Death to curiosity: will tomorrow’s [21:25]
Toi Valentine, experience designer at Adaptive Path
If the previous generation was responsible for defining UX, what is the next generation of UX practitioners responsible for? What opportunities exist for them? What impact will they have on UX? On the world? After collecting personal experiences from designers right out of UX-related programs and those with more than ten years of experience, Toi reflects on the challenges and opportunities that come with finding your way in UX. Without clear pathways and destinations, how will the next generation find their way? How can the discipline and UX community support them in their journey to impact the future of UX?

An animating spark: mundane computing and the web of data [42:19]
Tom Coates, founder and president of Product Club
Network connectivity is reaching more and more into the physical world. This is potentially transformative – allowing every object and service in the world to talk to one other—and to their users—through any networked interface; where online services are the connective tissue of the physical world and where physical objects are avatars of online services. It’s a world where objects know who owns them and can tell the world where they are. A world where ‘things’ are services, and where their functions can be strung together in daisy chains across the planet. Now the only question is how we make it useful and comprehensible for normal people…

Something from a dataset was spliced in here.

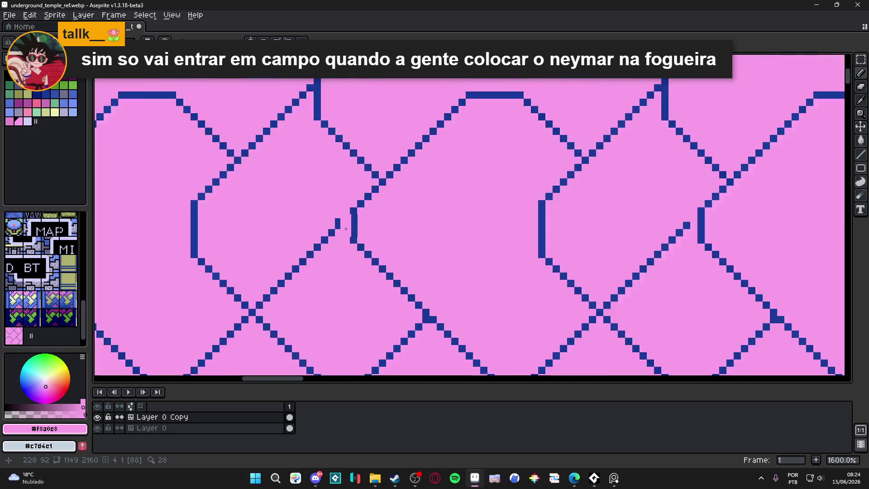
scroll(336, 228, "up", 2)
Step: Pick the lattice blue and fix the step where a diagonal meets a vertical line
left_click(329, 235, "alt")
left_click(344, 235)
scroll(338, 221, "down", 5)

How and why to start sketchnoting [19:40]
Veronica Erb, user experience designer at EightShapes LLC
When you attend a presentation, what do you do? Sit quietly and listen? Scribble notes? Live tweet? Get distracted by your smartphone?
There’s yet another option: sketchnote.
Sketchnoting is like notetaking, but with more flair and more focus. Hand lettering and illustrations provide the flair; focus provides you the time to include the flair. Besides keeping you engaged during talks, visual notetaking makes it easier to retain what you’ve heard and share it later.